Após a abertura de olhos provocada pela Guerra na Ucrânia, a Organização do Tratado do Atlântico Norte recuperou a sua razão de ser há anos esquecida: assegurar a sobrevivência da democracia e a liberdade, mesmo que pela força. No entanto, a OTAN, como o próprio nome indica, é uma organização fundamentalmente regional, um grave impedimento ao seu papel, embora tenha realizado missões a nível global.
O regionalismo da aliança entende-se pelo seu contexto histórico. Quando esta nasceu, em 1949, basicamente todas as verdadeiras democracias (e algumas falsas) localizavam-se na Europa Ocidental, América do Norte e Oceânia, e a maioria tinha surgido, ou ressurgido, há poucos anos.
O caráter exclusivo da OTAN está evidente no Artigo 10 do tratado fundador que concede o nome à aliança, afirmando que somente países europeus podem ser convidados a integrar a organização, embora nesta estejam dois países americanos e um cuja ambiguidade territorial ainda levanta debates, a Turquia.
Agora, mais de sete décadas depois, uma série de Estados latino-americanos, africanos e asiáticos tornaram-se democracias, algumas destas com imenso sucesso, tanto no campo humanitário como económico, outras com algumas dificuldades.
É, inclusive, na Ásia que está a maior democracia do mundo, a Índia, um dos pouquíssimos Estados que têm as condições para, num futuro não tão distante, fazer frente militar e economicamente à China. Ainda no mesmo continente, o Japão abandonou o pacifismo imposto após a Segunda Guerra Mundial e voltou a reatar as relações com a Coreia do Sul.
Nisto retorno à pergunta do título: dado a presença global de potências autoritárias, não estará na hora de a OTAN abandonar o Artigo 10 e convidar potências militares como a Índia ou o Japão para a aliança? Seria uma excelente forma de demonstrar a Putin que o objetivo da OTAN não é combater a Rússia, mas sim todas as facetas do autoritarismo.
Já se foram os dias em que a aliança abrigava ditaduras, como a portuguesa, por conveniência estratégica e medo do comunismo. Uma organização cuja função é defender a democracia global deveria estar aberta a abrigar qualquer democracia minimamente estável para continuar a sê-lo.
Talvez seja questionável a utilidade de a expandir desta forma e o quanto podemos realmente confiar em estados como a Índia, que sentem alguma dificuldade em condenar a Rússia pela guerra. Todavia, tal como todas as decisões democráticas, este processo levaria o seu tempo. Em certos casos, a integração na OTAN seria um aprofundar de parcerias já existentes, como no caso da Austrália e Nova Zelândia, mas com cada novo estado aderente a mensagem estaria clara para aqueles que veem os valores democráticos como uma fraqueza do sistema.

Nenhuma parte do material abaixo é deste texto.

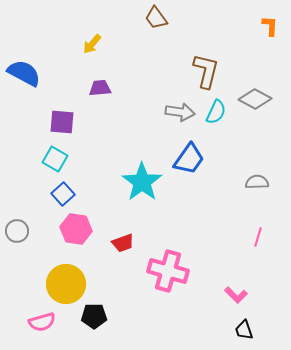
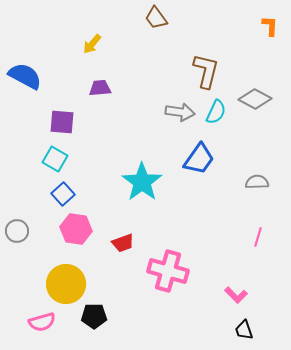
blue semicircle: moved 1 px right, 3 px down
blue trapezoid: moved 10 px right
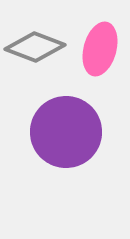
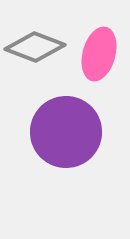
pink ellipse: moved 1 px left, 5 px down
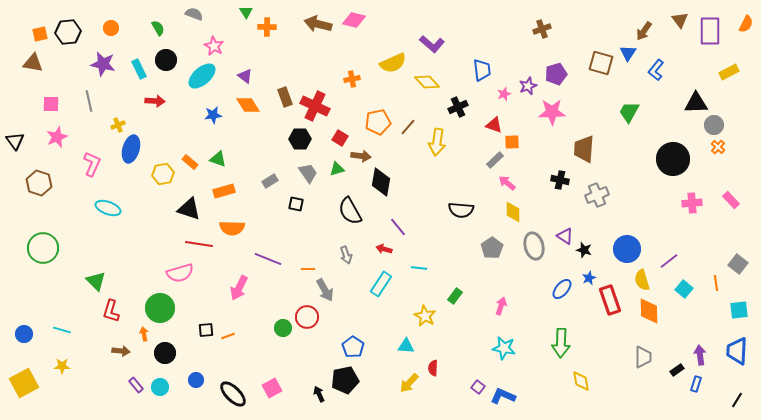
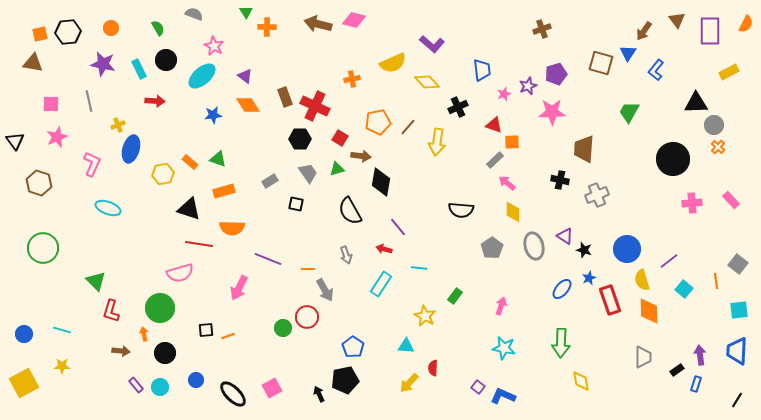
brown triangle at (680, 20): moved 3 px left
orange line at (716, 283): moved 2 px up
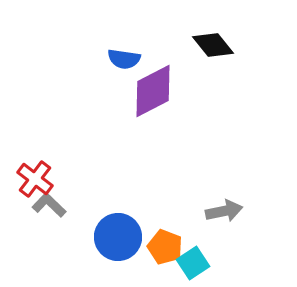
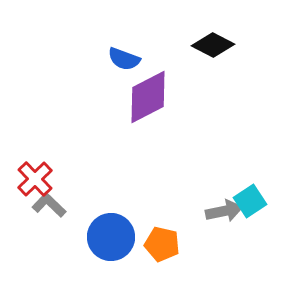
black diamond: rotated 24 degrees counterclockwise
blue semicircle: rotated 12 degrees clockwise
purple diamond: moved 5 px left, 6 px down
red cross: rotated 9 degrees clockwise
blue circle: moved 7 px left
orange pentagon: moved 3 px left, 3 px up; rotated 8 degrees counterclockwise
cyan square: moved 57 px right, 62 px up
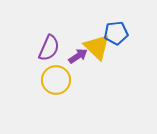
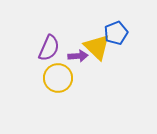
blue pentagon: rotated 15 degrees counterclockwise
purple arrow: rotated 30 degrees clockwise
yellow circle: moved 2 px right, 2 px up
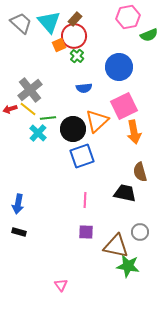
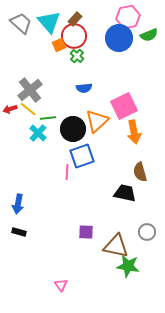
blue circle: moved 29 px up
pink line: moved 18 px left, 28 px up
gray circle: moved 7 px right
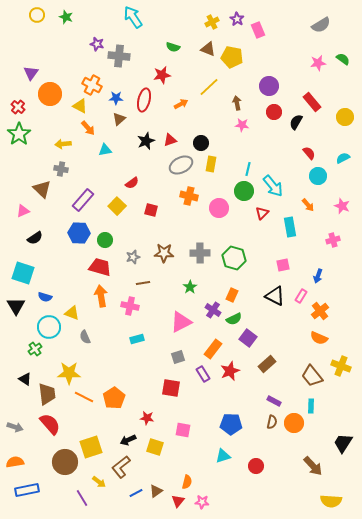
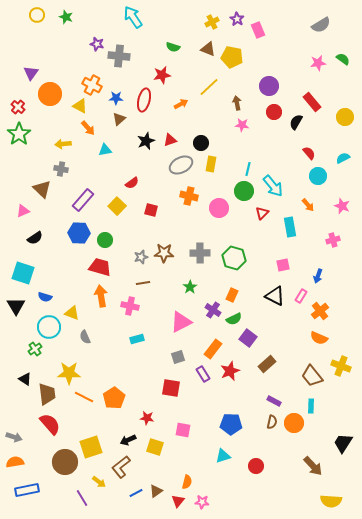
gray star at (133, 257): moved 8 px right
gray arrow at (15, 427): moved 1 px left, 10 px down
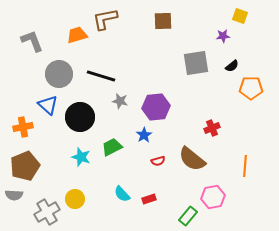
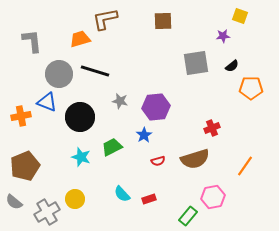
orange trapezoid: moved 3 px right, 4 px down
gray L-shape: rotated 15 degrees clockwise
black line: moved 6 px left, 5 px up
blue triangle: moved 1 px left, 3 px up; rotated 20 degrees counterclockwise
orange cross: moved 2 px left, 11 px up
brown semicircle: moved 3 px right; rotated 56 degrees counterclockwise
orange line: rotated 30 degrees clockwise
gray semicircle: moved 7 px down; rotated 36 degrees clockwise
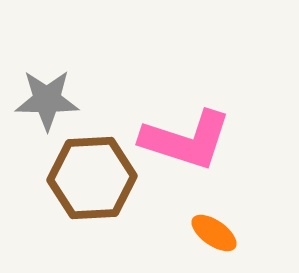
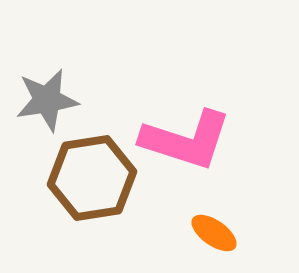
gray star: rotated 10 degrees counterclockwise
brown hexagon: rotated 6 degrees counterclockwise
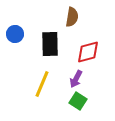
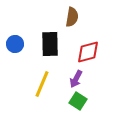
blue circle: moved 10 px down
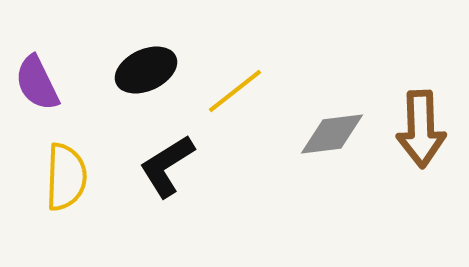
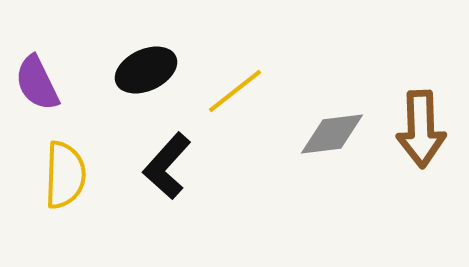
black L-shape: rotated 16 degrees counterclockwise
yellow semicircle: moved 1 px left, 2 px up
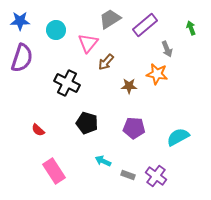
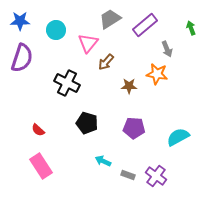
pink rectangle: moved 13 px left, 5 px up
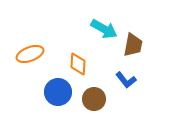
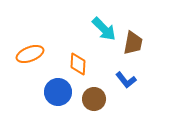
cyan arrow: rotated 16 degrees clockwise
brown trapezoid: moved 2 px up
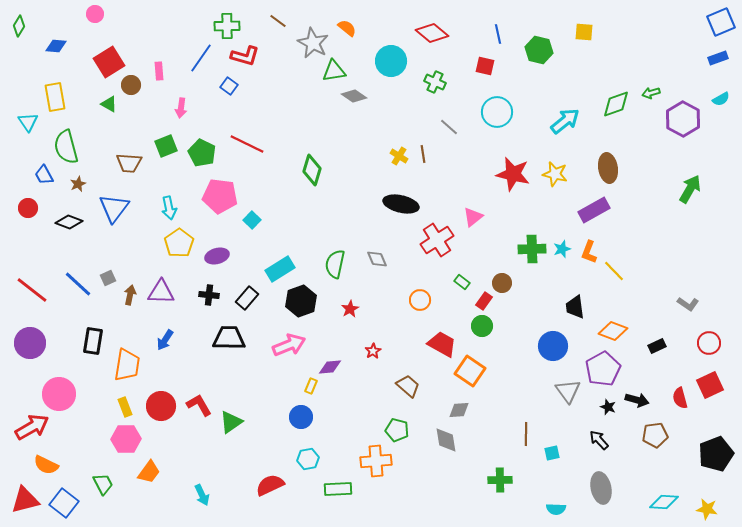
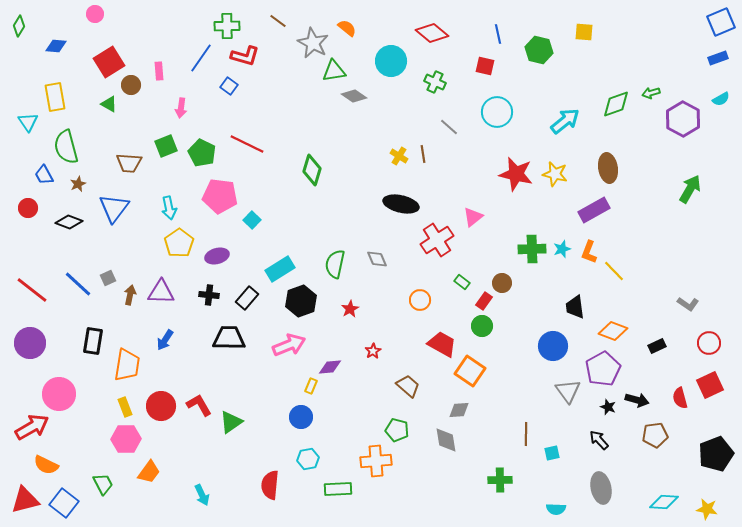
red star at (513, 174): moved 3 px right
red semicircle at (270, 485): rotated 60 degrees counterclockwise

No final das contas, o sonho utópico europeu em que guerras de larga escala nunca mais aconteceriam não passava de um devaneio, o pacifismo passivo que permitiu a invasão da Ucrânia não pode repetir-se. A defesa das democracias, sejam estas europeias, americanas, africanas ou asiáticas deve ser assegurada, pois quando uma cai, a humanidade como um todo perde algo valioso e raro na história do planeta. Não podemos esquecer que, ao longo dos milénios, a democracia sempre foi, e ainda é, a exceção.